**Tasks to perform**
(A) Reproduce everything in the blog excerpt below, from "Finally, it's important" down to "to know you.".
(B) Which cemetery does the blog excerpt review?

**Passage for review**
════════════════════

Saturday, June 4, 2016

Hindsight

The year 2013 feels distant. In many ways, I feel like I can no longer relate to the devastated person that started writing this blog.

That person knew where his life was going until he didn't. In an instant, he was faced with crippling uncertainty. Never mind the future - the present suddenly looked frightening. Could I fight off the depression and anxiety that accompanies crippling loss? Could my marriage survive this? Would I be able to return to the day-to-day?

At that point, there was no 'next year', and certainly no notion of what my life would look like in three years.

Today, there is. Once again, I have hopes, dreams, and a fairly good idea of what the next few years will look like. Just as I used to.



Now, though, it's in the back of my mind that it could all change tomorrow in a devastating instant. But hindsight at least provides me with the knowledge that it's possible to make it through some of the worst of what life can send my way.

I have often reflected about whether what I have learned can be of use for others who are going through similar circumstances. I hesitate to say that my advice would be useful in entirely different circumstances, but I think that the following might have been useful for me in December 2013:

  • The only certainty right now are the members of your family and your friends. Don't let any of them slip away because of Anya. She wouldn't have wanted it that way.
  • You are not alone. Others are going through similar losses. Reach out and talk to them through local discussion groups. It can help much more than you can realize right now.
  • You might think that you can make it without getting help. You might be right. But it is foolish to make the hardest period of your life harder than it has to be because of pride.
  • What you thought the future would look like will look painfully different, but that does not mean that it will always be painful, even if that notion feels completely unbelievable right now.

Hopefully this can be useful to someone, somehow, some day.

Finally, it's important to remember that, in hindsight, we wouldn't be where we are now without the support that we were luck enough to receive- even if I happen to be repeating myself.

Thank you first and foremost to you for reading this - if you're still reading and caring about our journey after two and a half years, we are lucky to know you.

Thank you to the incredible friends and family members that were there for our lowest lows, and our difficult journey back.

Thank you to those who shared their grief and our grief through discussion groups. I wish that we would have never met under these circumstances, but I am glad that we did. And thank you to those who created those discussion groups in the first place - it is incredible that they are not a formal part of our health care system. As far as we might think that we have come as a society, we still have a while to go.



Saturday, February 20, 2016

Rating St-Paul

Thinking of where to spend eternity? Are you considering St-Paul's cemetery in Aylmer, and looking for an honest review? Look no further!

The Good:

Location - If you're looking for something local, within walking distance from many houses, it's great!  Very convenient to visit 

Digging the hole - If you're considering dying in the cold months of the year, this might be the place for you! They can be dig during winter! 

The Bad:

Treating anything left there with respect - If you're hoping the mementos or decorations that are brought to your grave won't get smashed up, you will be disappointed many times over!  


Solar-Powered Butterfly?
To hell with your butterfly









Temporary plaque until headstone can be placed?
Lets run it over. And your plant too.



















Staff - If you raise a fuss about those broken things, they will tell you you shouldn't have had those there in the first place, even though you had asked and they had said it was fine. They might also tell you, if you lose a baby, that at least you are young and can still have more. Then they might tell you, proudly, how they just took sensitivity training. 


General respect for the dead - Do you think a cemetery should be used for as a place for a speed trap? Our local police does. 


In summary:

It's nice, but it could be run better. Much better. Fortunately for them, I suppose most of their clients don't raise too much of a fuss, by virtue of being dead.

════════════════════

**Given records**
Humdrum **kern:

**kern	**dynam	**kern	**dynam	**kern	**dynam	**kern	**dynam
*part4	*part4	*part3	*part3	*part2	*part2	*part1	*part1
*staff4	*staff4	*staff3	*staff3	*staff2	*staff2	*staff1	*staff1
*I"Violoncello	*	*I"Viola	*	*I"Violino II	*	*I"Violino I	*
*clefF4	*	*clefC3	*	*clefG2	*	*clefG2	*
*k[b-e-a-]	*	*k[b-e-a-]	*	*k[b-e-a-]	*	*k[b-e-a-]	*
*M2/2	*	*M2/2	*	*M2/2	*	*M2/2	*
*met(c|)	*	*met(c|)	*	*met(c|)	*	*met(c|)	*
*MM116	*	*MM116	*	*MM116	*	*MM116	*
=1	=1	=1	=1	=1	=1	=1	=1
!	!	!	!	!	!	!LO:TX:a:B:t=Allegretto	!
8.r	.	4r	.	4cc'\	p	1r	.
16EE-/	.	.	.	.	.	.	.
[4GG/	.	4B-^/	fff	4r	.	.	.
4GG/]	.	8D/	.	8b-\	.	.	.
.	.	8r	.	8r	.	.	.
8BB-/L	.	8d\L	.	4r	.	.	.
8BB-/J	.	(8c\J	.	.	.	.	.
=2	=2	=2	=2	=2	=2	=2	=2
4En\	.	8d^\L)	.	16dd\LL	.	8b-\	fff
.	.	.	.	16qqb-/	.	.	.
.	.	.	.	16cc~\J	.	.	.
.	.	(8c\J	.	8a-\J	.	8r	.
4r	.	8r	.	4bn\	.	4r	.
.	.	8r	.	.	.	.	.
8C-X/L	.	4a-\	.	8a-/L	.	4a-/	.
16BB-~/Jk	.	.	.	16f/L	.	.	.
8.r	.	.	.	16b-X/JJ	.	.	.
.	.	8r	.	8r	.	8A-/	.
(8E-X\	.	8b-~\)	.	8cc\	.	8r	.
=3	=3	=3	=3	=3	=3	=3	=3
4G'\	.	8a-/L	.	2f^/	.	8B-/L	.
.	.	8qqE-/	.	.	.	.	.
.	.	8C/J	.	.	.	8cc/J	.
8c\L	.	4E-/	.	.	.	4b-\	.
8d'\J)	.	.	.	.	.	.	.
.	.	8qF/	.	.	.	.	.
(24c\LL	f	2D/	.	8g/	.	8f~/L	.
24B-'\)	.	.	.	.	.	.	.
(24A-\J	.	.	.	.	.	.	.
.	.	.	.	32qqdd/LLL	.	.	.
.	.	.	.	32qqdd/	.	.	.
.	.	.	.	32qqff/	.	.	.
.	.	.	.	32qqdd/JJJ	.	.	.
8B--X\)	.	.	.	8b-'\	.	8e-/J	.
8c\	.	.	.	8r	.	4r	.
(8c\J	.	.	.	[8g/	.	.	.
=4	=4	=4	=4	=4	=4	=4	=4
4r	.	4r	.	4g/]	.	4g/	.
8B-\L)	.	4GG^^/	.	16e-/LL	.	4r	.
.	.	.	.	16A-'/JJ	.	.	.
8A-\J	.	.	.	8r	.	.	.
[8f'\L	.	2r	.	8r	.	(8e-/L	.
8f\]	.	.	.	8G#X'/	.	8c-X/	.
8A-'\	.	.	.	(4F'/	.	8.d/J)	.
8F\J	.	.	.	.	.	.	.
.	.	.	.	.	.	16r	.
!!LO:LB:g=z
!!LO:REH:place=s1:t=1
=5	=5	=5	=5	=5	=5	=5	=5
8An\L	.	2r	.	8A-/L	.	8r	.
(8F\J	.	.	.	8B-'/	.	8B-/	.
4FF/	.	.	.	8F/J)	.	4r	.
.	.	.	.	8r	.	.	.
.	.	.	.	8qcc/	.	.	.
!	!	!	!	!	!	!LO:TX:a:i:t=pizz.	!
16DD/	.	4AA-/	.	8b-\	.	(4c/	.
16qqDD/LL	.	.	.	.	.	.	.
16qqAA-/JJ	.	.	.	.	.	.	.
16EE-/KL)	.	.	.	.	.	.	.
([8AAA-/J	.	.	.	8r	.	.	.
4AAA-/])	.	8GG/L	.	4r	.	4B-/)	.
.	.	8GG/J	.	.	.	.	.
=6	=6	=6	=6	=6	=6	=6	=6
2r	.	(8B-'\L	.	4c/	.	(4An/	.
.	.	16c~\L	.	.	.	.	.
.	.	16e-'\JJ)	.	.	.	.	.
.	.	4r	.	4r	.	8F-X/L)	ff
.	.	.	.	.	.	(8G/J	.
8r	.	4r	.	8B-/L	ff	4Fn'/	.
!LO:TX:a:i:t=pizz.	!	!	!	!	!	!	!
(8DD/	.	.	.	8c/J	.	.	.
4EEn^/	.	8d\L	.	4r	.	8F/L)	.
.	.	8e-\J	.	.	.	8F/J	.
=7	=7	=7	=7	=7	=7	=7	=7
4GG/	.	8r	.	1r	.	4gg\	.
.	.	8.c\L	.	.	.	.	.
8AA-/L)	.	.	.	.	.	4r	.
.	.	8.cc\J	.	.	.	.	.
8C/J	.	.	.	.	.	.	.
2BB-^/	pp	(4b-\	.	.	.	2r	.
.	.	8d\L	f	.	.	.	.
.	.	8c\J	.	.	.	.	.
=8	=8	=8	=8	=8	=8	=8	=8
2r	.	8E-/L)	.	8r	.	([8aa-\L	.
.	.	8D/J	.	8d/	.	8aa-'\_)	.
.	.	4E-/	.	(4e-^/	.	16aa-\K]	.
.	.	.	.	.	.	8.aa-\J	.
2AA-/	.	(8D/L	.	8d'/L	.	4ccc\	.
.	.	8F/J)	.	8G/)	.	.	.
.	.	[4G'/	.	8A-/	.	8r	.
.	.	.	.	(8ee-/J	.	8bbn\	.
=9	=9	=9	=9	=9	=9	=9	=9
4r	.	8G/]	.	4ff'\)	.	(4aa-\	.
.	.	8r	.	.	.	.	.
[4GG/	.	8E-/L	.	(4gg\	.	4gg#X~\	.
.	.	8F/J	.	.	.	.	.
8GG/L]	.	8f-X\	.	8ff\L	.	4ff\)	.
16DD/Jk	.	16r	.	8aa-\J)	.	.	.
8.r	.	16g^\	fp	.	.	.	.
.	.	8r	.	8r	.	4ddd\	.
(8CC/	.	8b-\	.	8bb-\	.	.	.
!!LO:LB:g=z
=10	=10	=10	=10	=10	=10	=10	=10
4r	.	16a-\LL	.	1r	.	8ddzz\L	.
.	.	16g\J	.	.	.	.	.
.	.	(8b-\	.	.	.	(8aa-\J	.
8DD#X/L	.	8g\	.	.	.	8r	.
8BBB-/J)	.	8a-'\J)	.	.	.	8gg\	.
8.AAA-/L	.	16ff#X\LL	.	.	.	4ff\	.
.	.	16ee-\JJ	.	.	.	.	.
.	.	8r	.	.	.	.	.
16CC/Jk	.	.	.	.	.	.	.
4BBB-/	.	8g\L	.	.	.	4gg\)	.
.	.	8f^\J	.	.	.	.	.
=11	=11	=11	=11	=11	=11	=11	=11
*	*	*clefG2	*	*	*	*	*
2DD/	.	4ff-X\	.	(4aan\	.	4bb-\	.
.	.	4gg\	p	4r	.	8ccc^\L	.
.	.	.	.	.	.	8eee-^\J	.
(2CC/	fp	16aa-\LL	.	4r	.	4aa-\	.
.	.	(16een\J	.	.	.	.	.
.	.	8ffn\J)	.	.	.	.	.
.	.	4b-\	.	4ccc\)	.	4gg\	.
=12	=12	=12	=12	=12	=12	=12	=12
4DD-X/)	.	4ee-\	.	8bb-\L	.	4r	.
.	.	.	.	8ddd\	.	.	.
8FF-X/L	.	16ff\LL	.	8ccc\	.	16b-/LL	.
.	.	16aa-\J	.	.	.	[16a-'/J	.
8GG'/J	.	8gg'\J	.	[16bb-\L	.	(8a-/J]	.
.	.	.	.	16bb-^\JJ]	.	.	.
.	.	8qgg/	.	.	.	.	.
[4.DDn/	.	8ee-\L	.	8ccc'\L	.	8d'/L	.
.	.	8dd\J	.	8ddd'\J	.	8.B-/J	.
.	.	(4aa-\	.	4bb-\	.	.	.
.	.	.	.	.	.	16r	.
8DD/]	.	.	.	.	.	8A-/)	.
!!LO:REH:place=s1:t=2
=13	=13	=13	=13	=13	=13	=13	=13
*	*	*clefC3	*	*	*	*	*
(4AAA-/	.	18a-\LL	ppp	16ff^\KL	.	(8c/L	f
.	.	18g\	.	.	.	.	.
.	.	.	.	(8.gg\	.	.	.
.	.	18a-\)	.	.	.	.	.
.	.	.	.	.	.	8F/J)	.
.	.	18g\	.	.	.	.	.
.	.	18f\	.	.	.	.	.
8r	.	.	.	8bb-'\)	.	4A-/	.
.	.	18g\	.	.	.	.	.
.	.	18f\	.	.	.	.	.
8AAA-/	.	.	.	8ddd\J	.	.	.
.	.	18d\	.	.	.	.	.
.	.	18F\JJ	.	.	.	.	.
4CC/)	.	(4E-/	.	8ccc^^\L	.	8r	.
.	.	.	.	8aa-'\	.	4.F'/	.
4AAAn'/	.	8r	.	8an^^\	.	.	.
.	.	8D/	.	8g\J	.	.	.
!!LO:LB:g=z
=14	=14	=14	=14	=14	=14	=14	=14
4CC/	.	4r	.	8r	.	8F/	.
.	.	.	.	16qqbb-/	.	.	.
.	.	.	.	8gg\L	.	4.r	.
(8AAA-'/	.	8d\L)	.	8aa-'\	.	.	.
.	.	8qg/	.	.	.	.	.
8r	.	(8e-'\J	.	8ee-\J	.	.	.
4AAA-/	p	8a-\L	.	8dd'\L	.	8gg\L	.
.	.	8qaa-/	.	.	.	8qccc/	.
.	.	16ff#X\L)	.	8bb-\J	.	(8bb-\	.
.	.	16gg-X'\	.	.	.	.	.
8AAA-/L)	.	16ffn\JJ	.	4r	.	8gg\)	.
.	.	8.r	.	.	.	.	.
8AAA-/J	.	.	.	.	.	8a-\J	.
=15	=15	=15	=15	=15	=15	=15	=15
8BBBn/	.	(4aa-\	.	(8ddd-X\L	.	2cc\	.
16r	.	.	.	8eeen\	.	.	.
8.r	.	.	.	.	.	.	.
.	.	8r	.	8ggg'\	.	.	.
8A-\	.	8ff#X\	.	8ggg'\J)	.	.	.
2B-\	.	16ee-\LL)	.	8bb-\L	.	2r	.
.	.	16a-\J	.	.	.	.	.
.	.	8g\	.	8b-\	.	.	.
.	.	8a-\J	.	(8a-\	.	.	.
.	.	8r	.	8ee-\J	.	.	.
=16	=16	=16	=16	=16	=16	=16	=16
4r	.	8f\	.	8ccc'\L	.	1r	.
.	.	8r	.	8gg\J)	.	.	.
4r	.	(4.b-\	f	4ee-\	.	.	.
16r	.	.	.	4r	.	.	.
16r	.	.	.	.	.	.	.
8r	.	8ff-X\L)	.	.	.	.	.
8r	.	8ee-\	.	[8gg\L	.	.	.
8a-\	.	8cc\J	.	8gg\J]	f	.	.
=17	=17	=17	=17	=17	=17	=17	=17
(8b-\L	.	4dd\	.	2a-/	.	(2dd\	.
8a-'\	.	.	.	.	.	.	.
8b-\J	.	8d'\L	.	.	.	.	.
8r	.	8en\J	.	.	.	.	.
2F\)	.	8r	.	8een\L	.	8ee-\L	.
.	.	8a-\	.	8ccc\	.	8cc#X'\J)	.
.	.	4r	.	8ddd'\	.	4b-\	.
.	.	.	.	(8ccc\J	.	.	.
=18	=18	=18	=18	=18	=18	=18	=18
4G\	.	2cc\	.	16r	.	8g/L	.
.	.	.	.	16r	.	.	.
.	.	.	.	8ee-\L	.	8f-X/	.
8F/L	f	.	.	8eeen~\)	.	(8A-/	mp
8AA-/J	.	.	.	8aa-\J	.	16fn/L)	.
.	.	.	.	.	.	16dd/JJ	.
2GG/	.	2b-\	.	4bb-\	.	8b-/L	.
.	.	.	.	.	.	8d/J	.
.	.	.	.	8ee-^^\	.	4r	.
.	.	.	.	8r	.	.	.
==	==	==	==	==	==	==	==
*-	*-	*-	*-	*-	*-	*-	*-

════════════════════

**Outputs in order**
(A)
Finally, it's important to remember that, in hindsight, we wouldn't be where we are now without the support that we were luck enough to receive- even if I happen to be repeating myself.

Thank you first and foremost to you for reading this - if you're still reading and caring about our journey after two and a half years, we are lucky to know you.

(B) St-Paul's cemetery in Aylmer.